Wallace knew what to say, the message he had to send announcing contact, without giving anything away on-air, where hostiles might be listening.
“DeepScan to base,” he said into the microphone, surprised to hear the tremor in his voice. “DeepScan to base. We have contact.”
DAYLIGHT MADE a world of difference, evoking brilliant colors as the Camry rolled through Fort Augustus, past the Highland Club, and off along the B862 around the south tip of Loch Ness at about 8:30 a.m. At first, a range of greens predominated, then a world of browns and grays took over on the moors, with purple sprays of heather visible along both sides. There were more sheep in evidence, joined here and there by brindled Highland cattle or Aberdeen Angus.
“I still think this is risky,” Beacher said, as they approached Loch Tarff, winding along its eastern shore with close to zero visibility on looping turns.
“You’re right,” Bolan agreed. “But every move we make up here is risky. We’ve got tourist creds established, with the hotel and the marriage cover. Strangers drive all over here throughout the season. It’s the best that we can do.”
“I could have checked with the police,” she sai
d.
“And asked them what? ‘Have you found any corpses since last night, in a Mercedes?’”
“I’d have tried to be a bit more subtle,” she replied.
“We’ve got it covered,” Bolan told her. “Boleskine House is famous. It’s on every tourist map they sell in Fort Augustus. Driving by won’t make us suspects.”
“But we’re only driving by,” she emphasized.
“That’s right.

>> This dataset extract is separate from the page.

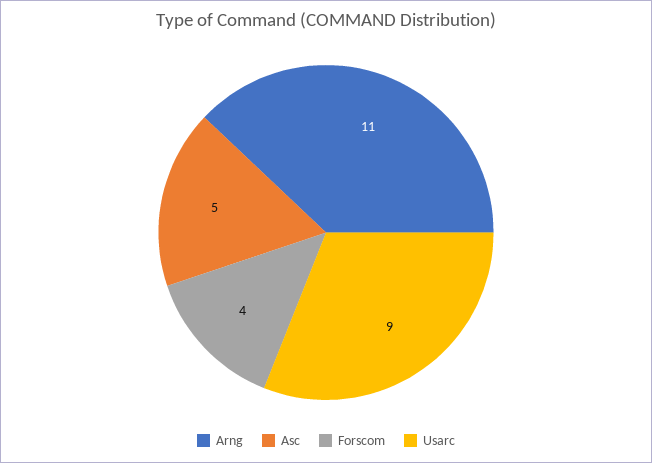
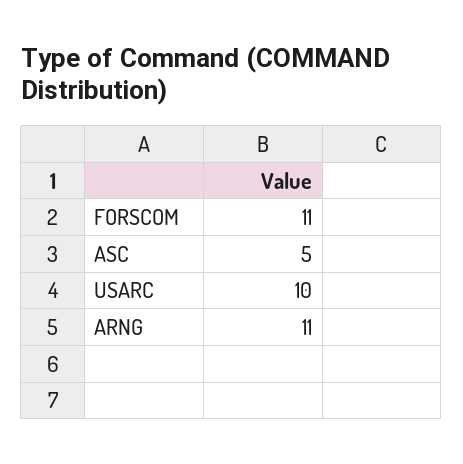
Forscom: 4 -> 11
Usarc: 9 -> 10

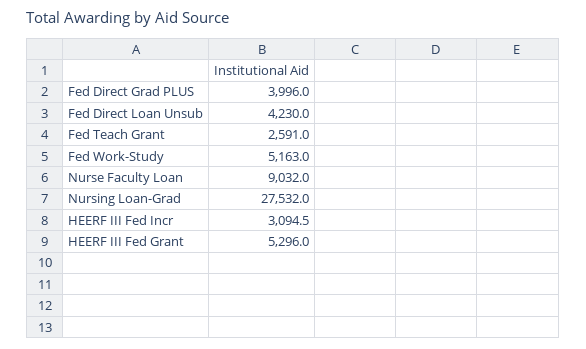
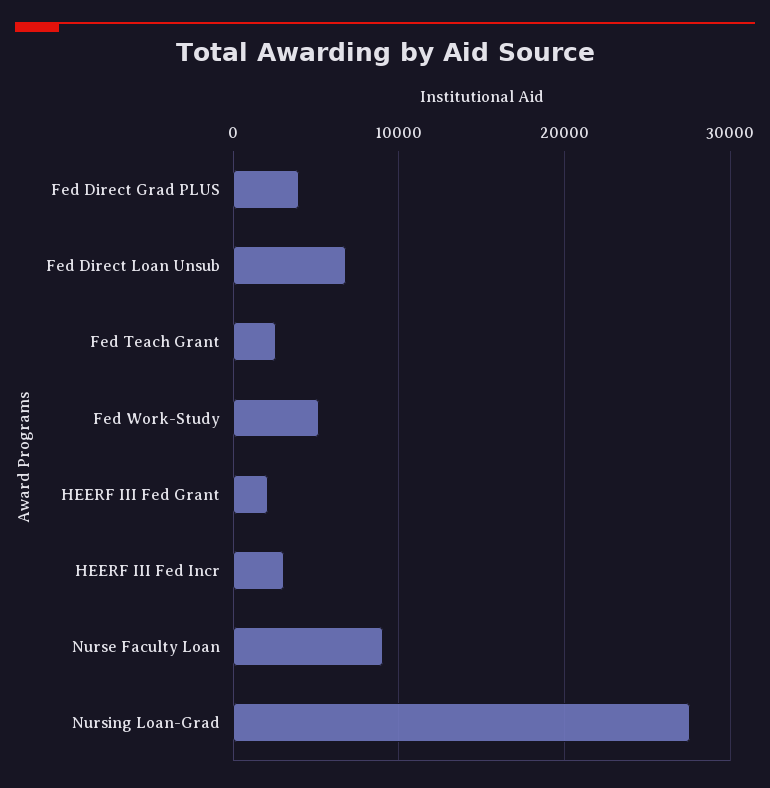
Fed Direct Loan Unsub: 4230 -> 7000
HEERF III Fed Grant: 5296 -> 2000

Then heading back up country to Macauley’s spread.”
“There’s still no way that I can talk you out of that?” she asked.
“The DeepScan’s working on the loch,” Bolan replied. “That’s four men from Macauley’s staff accounted for, plus two last night. If he’s got backup coming in, they should be here this afternoon. I’ll never have a better time, with fewer guns on-site.”
“And the police? You said someone will likely call them to report Macauley’s car missing.”
“I’m guessing that they’d phone it in first thing,” Bolan said. “With Macauley’s bankroll, there’ll be no delay in sending someone out to take a statement. Put a ‘be on the lookout’ on the Benz, and that’s a wrap.”
“Until they find it,” Beacher said.
He nodded. “Right.”
“And when they do?” she prodded.
“Cops identify the shooters, if they’re in the system. That should turn a spotlight on the TIF, and maybe on Macauley.”
“I doubt the CID could get a search warrant from that, much less permission to arrest Macauley.”
“Is that what you want?” Bolan inquired.
She frowned and said, “I want him out of action.”
“Right,” he said, and let it go at that.
They drove through Whitebridge, eight miles out from Fort Augustus. Bolan’s guidebook told him that the village claimed a hundred residents, living within a five-mile radius of small shops and the picturesque Whitebridge Hotel. The year-round residents who aren’t involved in farming drove to work each day in Inverness, a fifty-mile round-trip commute.